Irene sintió la mordedura. La serpiente que nombran los demonios, se acordó. Cecilia. E Irene, la sacerdotisa y la paz. Minga.
– ¿Estas cosas? -dijo Alfredo como si fuera a saltar sobre ella. Pero Irene captó que estaba desconcertado. Y también captó una negligencia; se le había pasado por alto la palabra “extraños”.
– Estas cosas, sí. Vos no te das cuenta de que vas demasiado rápido. El otro día era con los cantitos, qué sé yo, como si eso fuera importantísimo. Como si yo no tuviera derecho a cantar lo que cantan los otros -Irene presintió un pequeño mundo que ya tenía sus leyes propias, sus sobreentendidos y sus desdichas; casi estuvo a punto de conmoverla el esfuerzo inútil de esta adolescente que, en alguna zona, todavía luchaba por convencerse de que tenía ganas de cantar lo que los otros cantaban. Pero no. Cecilia había levantado la frente con altivez y señaló el libro que otra vez estaba en la mesita del diván-. ¿Y vos te creés que con cosas como ésta sí vas a cambiar el mundo?
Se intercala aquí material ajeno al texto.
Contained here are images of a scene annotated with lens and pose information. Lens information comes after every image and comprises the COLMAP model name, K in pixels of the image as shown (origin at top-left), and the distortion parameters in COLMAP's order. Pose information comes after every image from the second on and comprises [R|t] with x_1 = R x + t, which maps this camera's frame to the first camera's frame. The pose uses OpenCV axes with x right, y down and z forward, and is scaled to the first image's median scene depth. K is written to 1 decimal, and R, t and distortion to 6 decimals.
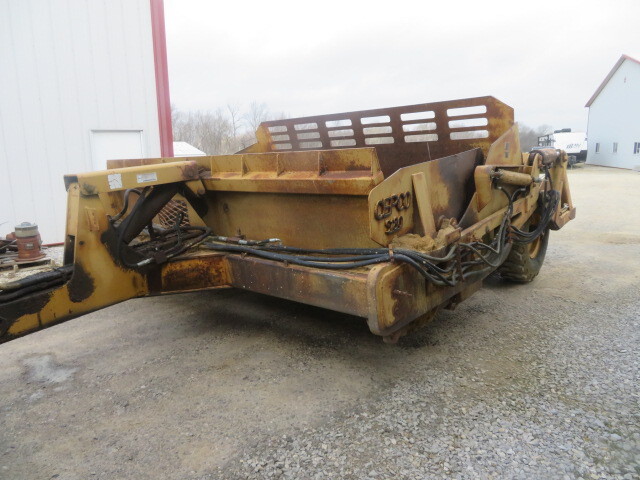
lens RADIAL K [[446.3, 0, 314.5], [0, 446.3, 241.6], [0, 0, 1]] dist [-0.017757, 0.006612]
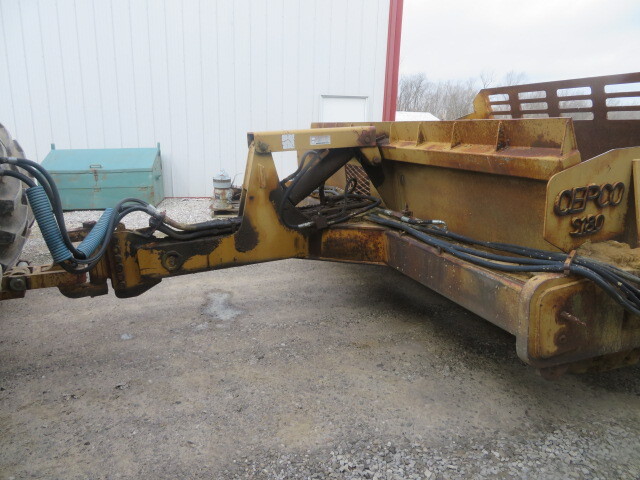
lens RADIAL K [[446.3, 0, 323.6], [0, 446.3, 238.4], [0, 0, 1]] dist [-0.017757, 0.006612]
pose [[0.873616, 0.164038, -0.458133, 0.126338], [-0.139312, 0.986373, 0.087525, -0.018058], [0.466248, -0.012640, 0.884564, 0.135140]]
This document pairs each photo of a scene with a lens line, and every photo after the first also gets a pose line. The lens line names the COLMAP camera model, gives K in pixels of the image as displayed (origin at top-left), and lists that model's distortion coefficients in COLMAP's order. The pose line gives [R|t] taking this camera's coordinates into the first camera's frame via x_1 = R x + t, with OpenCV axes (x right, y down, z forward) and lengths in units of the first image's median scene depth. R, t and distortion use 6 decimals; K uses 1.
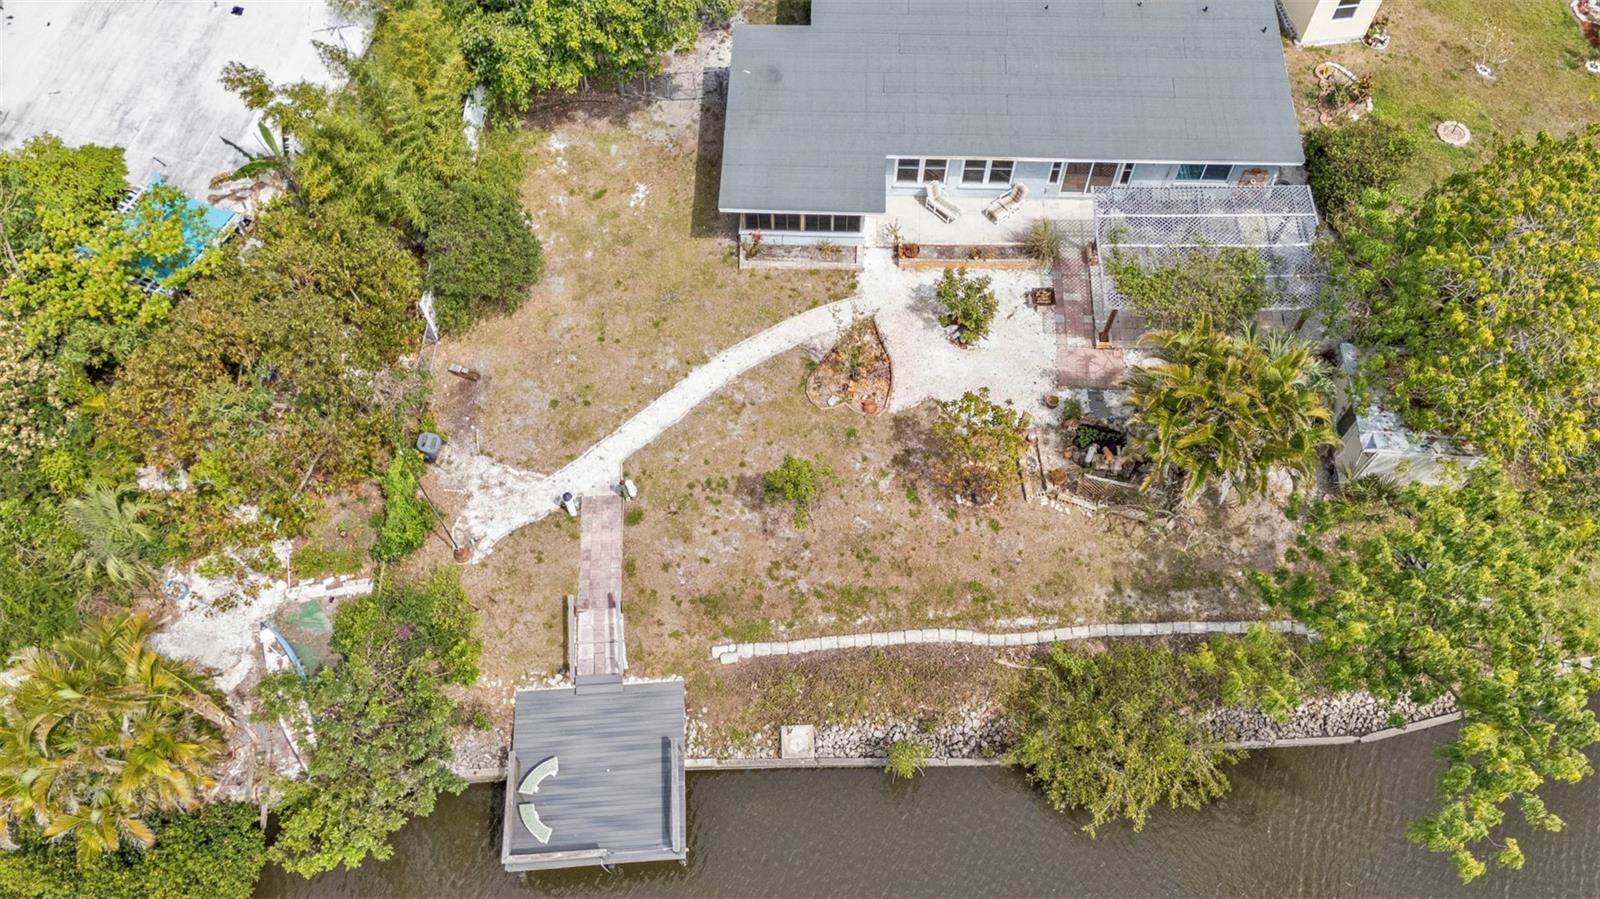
lens RADIAL K [[1162.7, 0, 800.0], [0, 1162.7, 449.5], [0, 0, 1]] dist [0.060443, -0.052763]
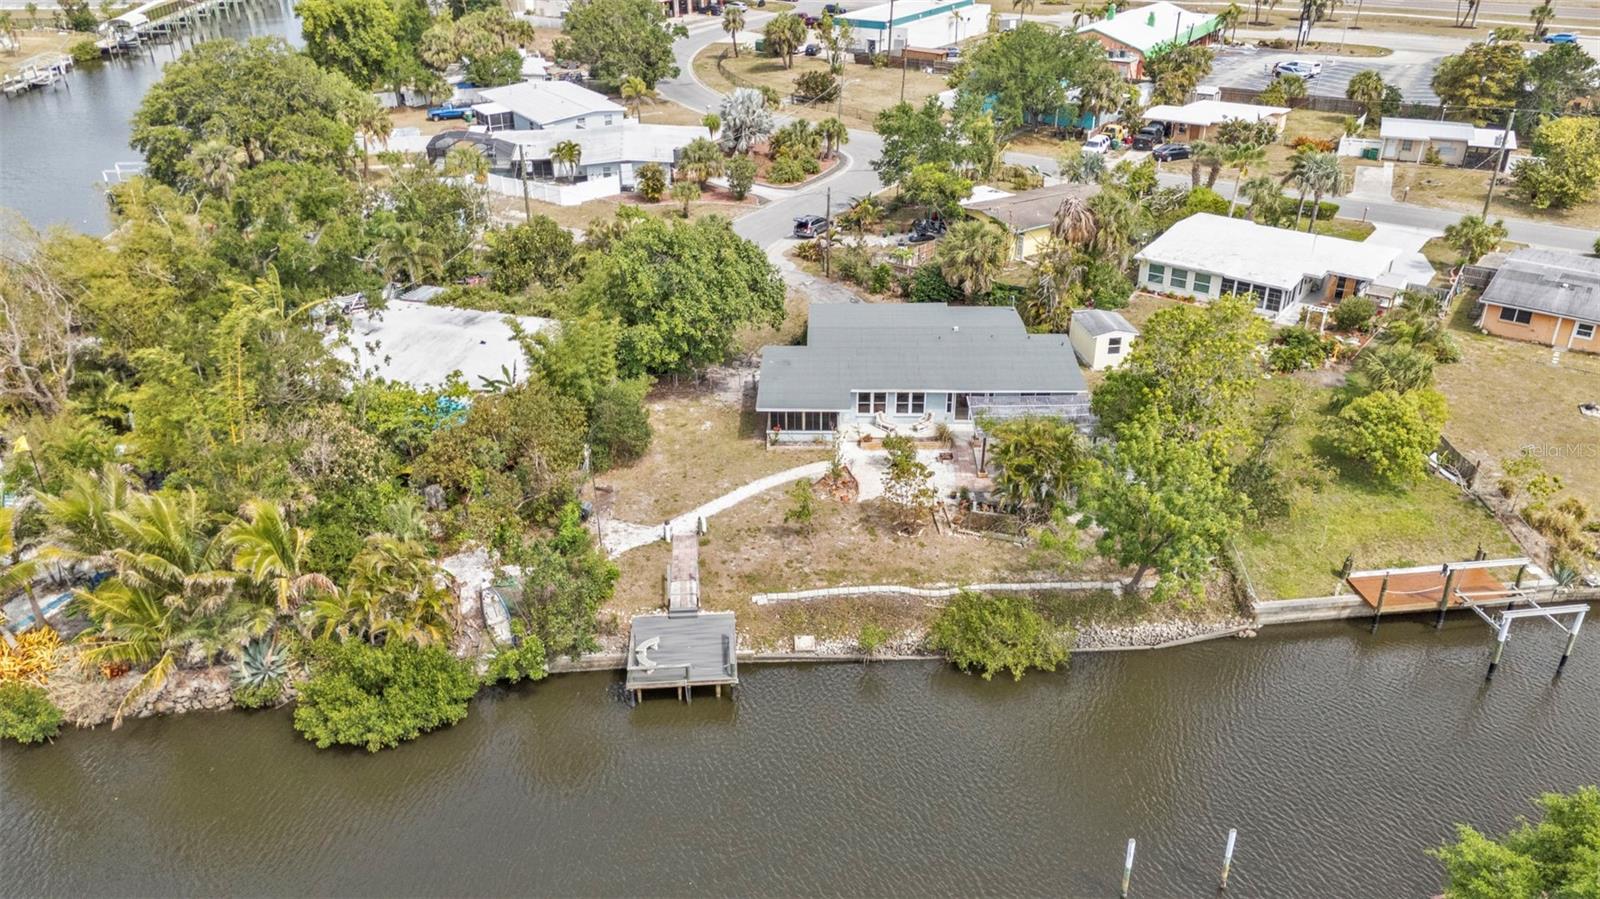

Irene sintió algo parecido a la tristeza, aunque no sabía muy bien por qué.
– No creo haber dicho nunca que voy a cambiar el mundo -dijo Alfredo con voz sombría-. Pero sí. Por si no entendiste nada de lo que te dije en todo este tiempo, creo que sí, que mi idea de una vida digna incluye también libros como éste.
– ¡Hubiéramos empezado por ahí! -exclamó Cecilia, e Irene la miró con cierta admiración-. El otro día, al menos, me decías que tenía que leer, no sé, a ese Ram, pero no éstas… -se detuvo, como buscando la palabra precisa-. Estas inmundicias -dijo como una explosión.
Fue tan desmesurado, tan agraviante para el hombre que ahora estaba por empezar a hablar, que Irene, de golpe, entendió.
A veces le pasaba. Comprender una escena, o mejor, lo que ocurría debajo de una escena, con tanta precisión como si lo estuviera leyendo en un libro. Y lo que ocurría debajo de ésta era casi una herejía. Una comedia de errores de lo más vulgar. Algo bastante cómico si no fuera, al mismo tiempo, ligeramente asqueroso.